Work to complete
Please quote the records below word for word, leaving out the pictures.

Data for the task

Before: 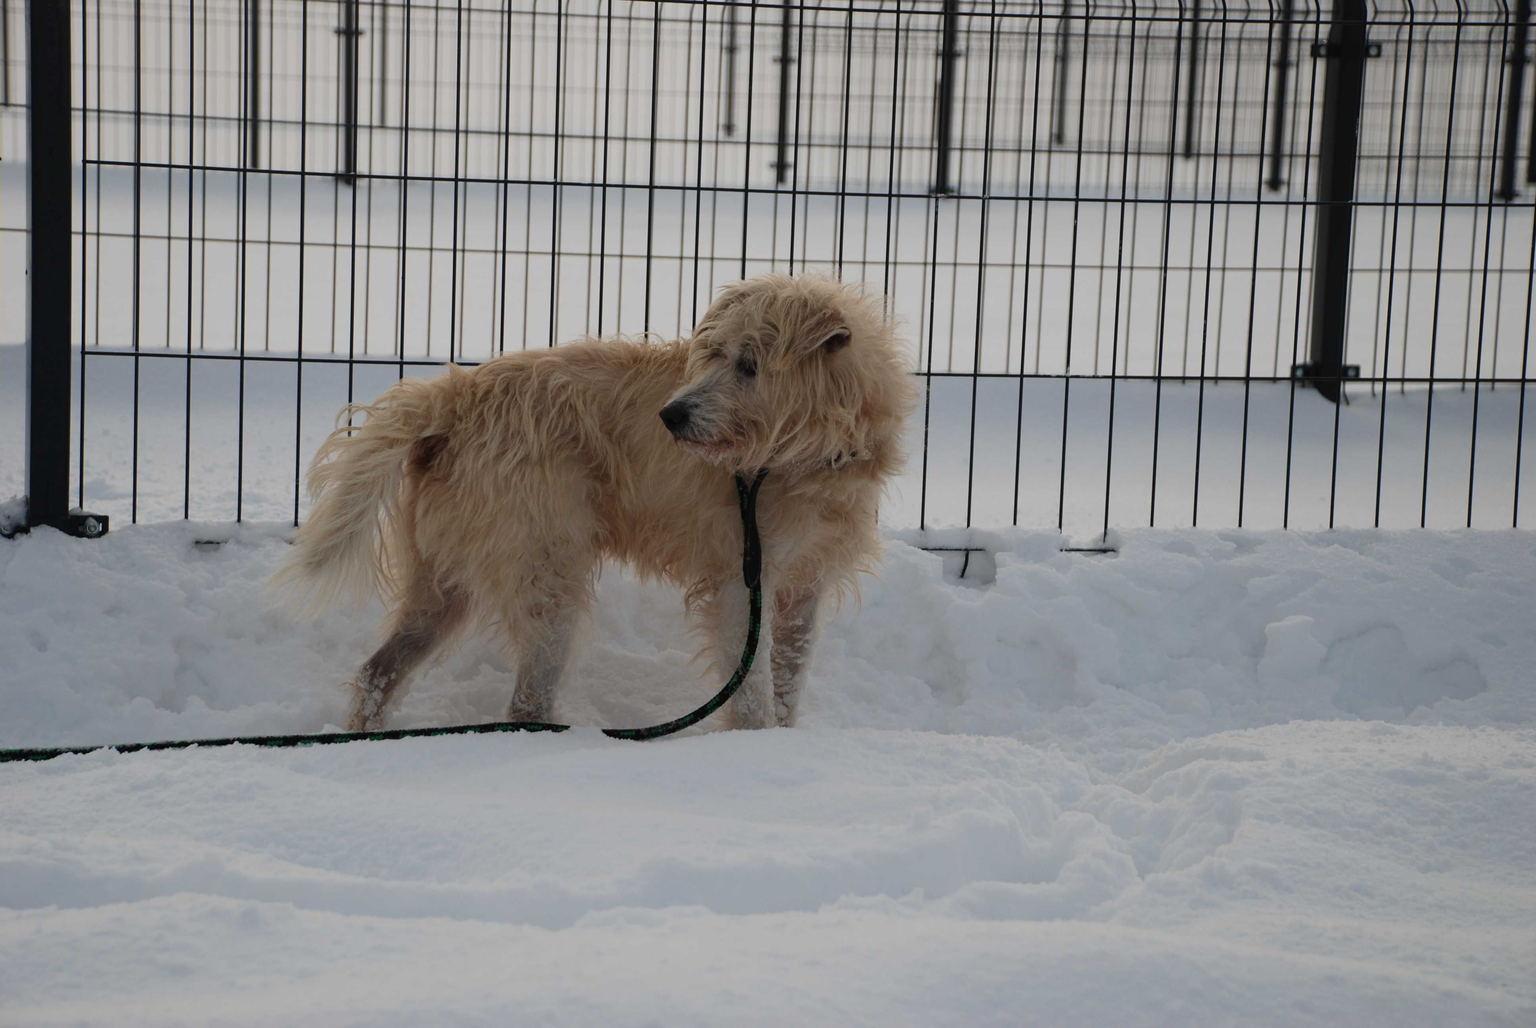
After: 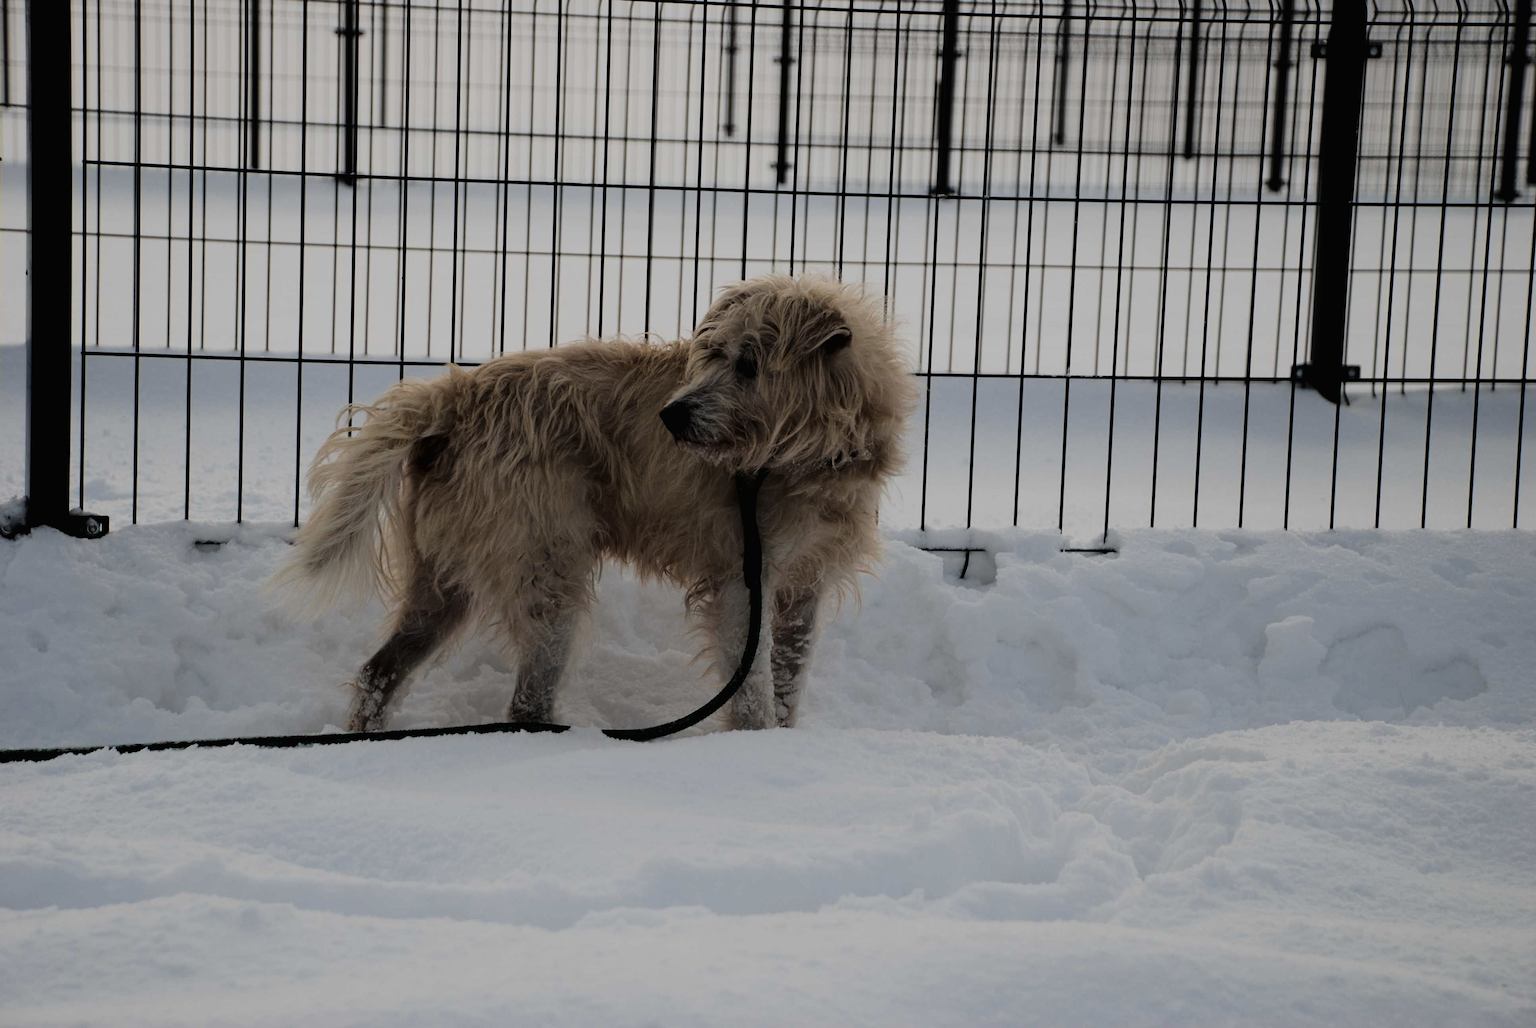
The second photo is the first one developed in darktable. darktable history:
tone curve: curves: ch0 [(0.016, 0.011) (0.21, 0.113) (0.515, 0.476) (0.78, 0.795) (1, 0.981)], color space Lab, linked channels, preserve colors none
filmic rgb: black relative exposure -5.08 EV, white relative exposure 3.98 EV, hardness 2.88, contrast 1.098, highlights saturation mix -18.95%
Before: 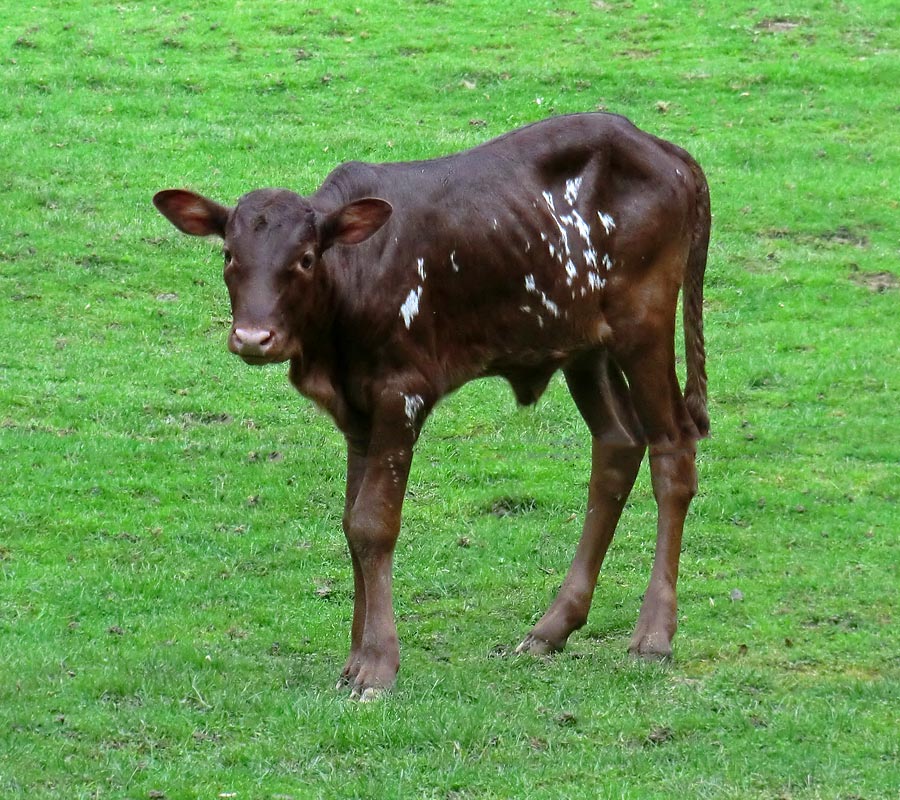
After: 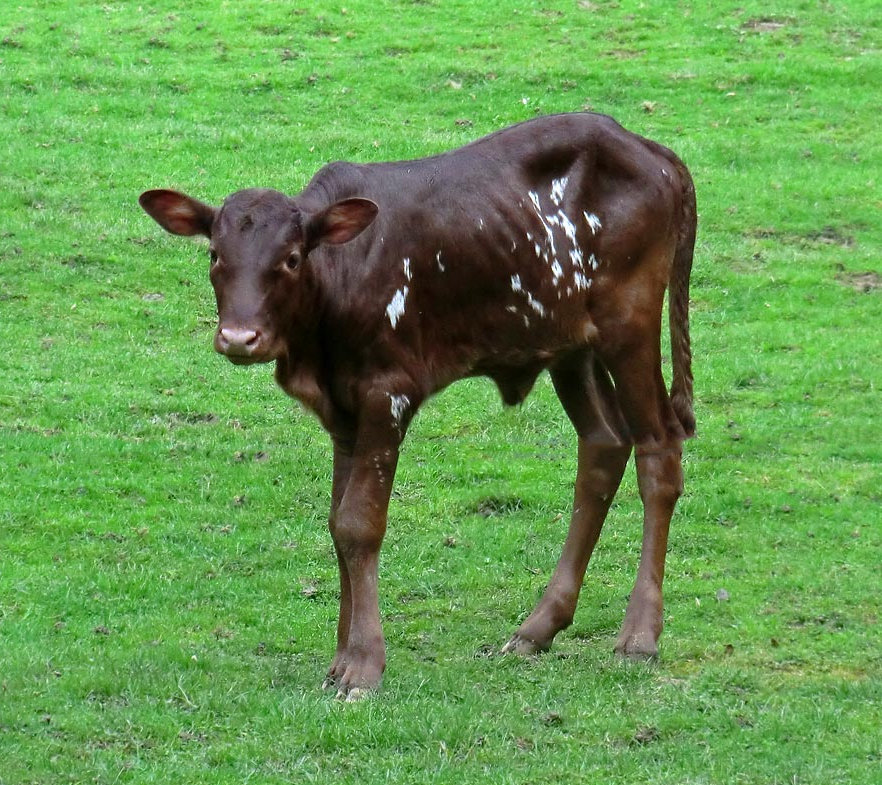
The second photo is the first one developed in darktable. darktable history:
crop: left 1.665%, right 0.283%, bottom 1.858%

Complete response
Before: 
After: 
The second photo is the first one developed in darktable. darktable history:
tone curve: curves: ch0 [(0.016, 0.011) (0.21, 0.113) (0.515, 0.476) (0.78, 0.795) (1, 0.981)], color space Lab, linked channels, preserve colors none
filmic rgb: black relative exposure -5.08 EV, white relative exposure 3.98 EV, hardness 2.88, contrast 1.098, highlights saturation mix -18.95%
Before: 
After: 
The second photo is the first one developed in darktable. darktable history:
crop: left 1.665%, right 0.283%, bottom 1.858%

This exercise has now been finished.